Furthermore, studies consistently show that most actively managed mutual funds underperform comparable passive/index mutual funds. The latest SPIVA (Standard & Poor’s Index Versus Active) report indicated that as of December 31, 2014, actively managed mutual funds underperformed index funds by 80.82 percent over the most recent five years and by 76.54 percent over the most recent ten-year period. In many cases, a fund’s underperformance can be directly attributed to its incremental costs.

Conclusion
My purpose in creating the AMVR was to provide a means of quantifying suitability and best interests not only for my practice, but also for investors, fiduciaries, attorneys and the courts. The concept of evaluating actively managed mutual funds based on the fund’s incremental costs and returns recently received support from the court hearing the Citigroup 401k excessive fees case.
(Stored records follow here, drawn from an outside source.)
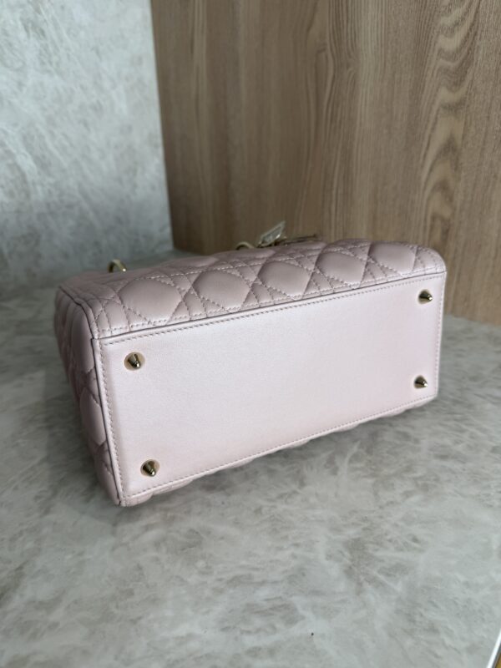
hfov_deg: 56.8
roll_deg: +1.1
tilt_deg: -25.3
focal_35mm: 24
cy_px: 334
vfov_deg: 71.6
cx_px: 250
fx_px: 463
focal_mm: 6.76
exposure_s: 1/143
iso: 50
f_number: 1.78
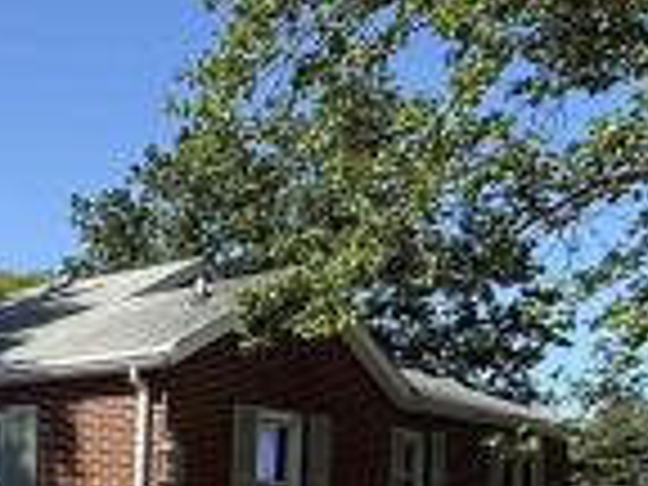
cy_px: 621
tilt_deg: -3.3
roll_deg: -1.5
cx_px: -191
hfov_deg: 25.7
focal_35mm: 65
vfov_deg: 20.7
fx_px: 1217
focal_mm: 2.22
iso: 50
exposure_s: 1/1368
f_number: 2.2
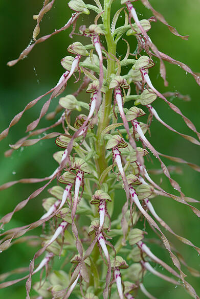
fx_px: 1123
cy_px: 150
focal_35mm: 135
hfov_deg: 10.2
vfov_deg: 15.2
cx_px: 100
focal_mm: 90
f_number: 4
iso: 250
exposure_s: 1/160
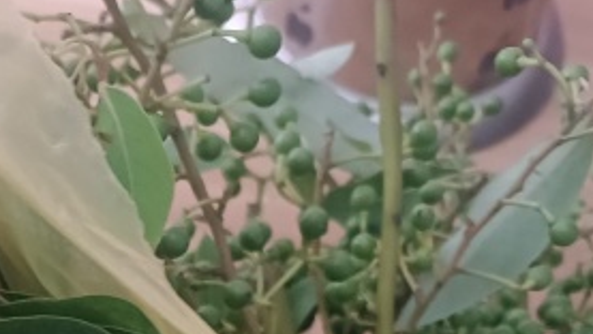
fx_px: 1651
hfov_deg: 19.2
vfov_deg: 10.2
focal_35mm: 105
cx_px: -111
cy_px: 776
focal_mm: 4.71
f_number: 1.79
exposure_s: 1/50
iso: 933
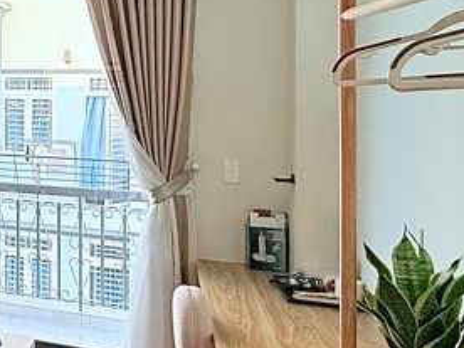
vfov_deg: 27.3
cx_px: -230
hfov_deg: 26.6
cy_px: 57
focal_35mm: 52
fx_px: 697
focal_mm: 2.22
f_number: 2.2
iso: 80
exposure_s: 1/100
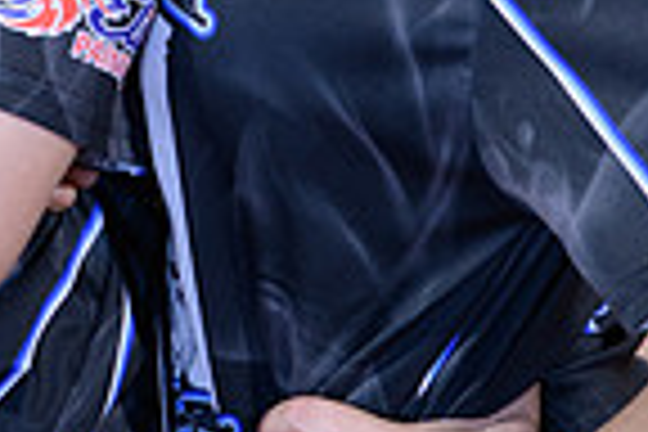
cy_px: -400
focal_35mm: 218
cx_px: 9
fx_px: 3924
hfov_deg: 9.4
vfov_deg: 6.2
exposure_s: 1/80
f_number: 5
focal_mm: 70
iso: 2000
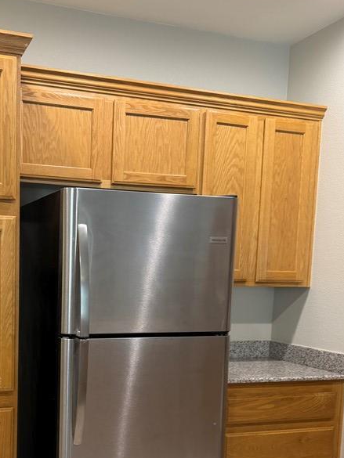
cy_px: 331
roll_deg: -2.1
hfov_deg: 33.6
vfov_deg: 43.6
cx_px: 80
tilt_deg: -5.0
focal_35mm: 42
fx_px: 556
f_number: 1.78
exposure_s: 1/60
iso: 160
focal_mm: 6.76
The decision has received little attention from the media, but the legal community, especially the ERISA community, is definitely aware of the court’s decision, as it upheld the viability of using Vanguard’s mutual funds in assessing the reasonableness of a fund’s expenses. While the decision is technically only binding on that court, you can be sure that the logic of the court will be argued in courts everywhere. It should be noted that the Citigroup case is being heard in the federal court for the Southern District of New York, where most federal securities cases are heard, providing even more legitimacy for the widespread application of the court’s logic and decision.

The AMVR provides fiduciaries and financial advisers with a simple and effective method to evaluate actively managed mutual funds and avoid unnecessary and unwanted liability exposure.  Given the interest in the AMVR shown thus far by securities and ERISA attorneys, fiduciaries and financial advisers who include the AMVR as part of their process in providing investment recommendations to their customers may provide greater protection for their practices.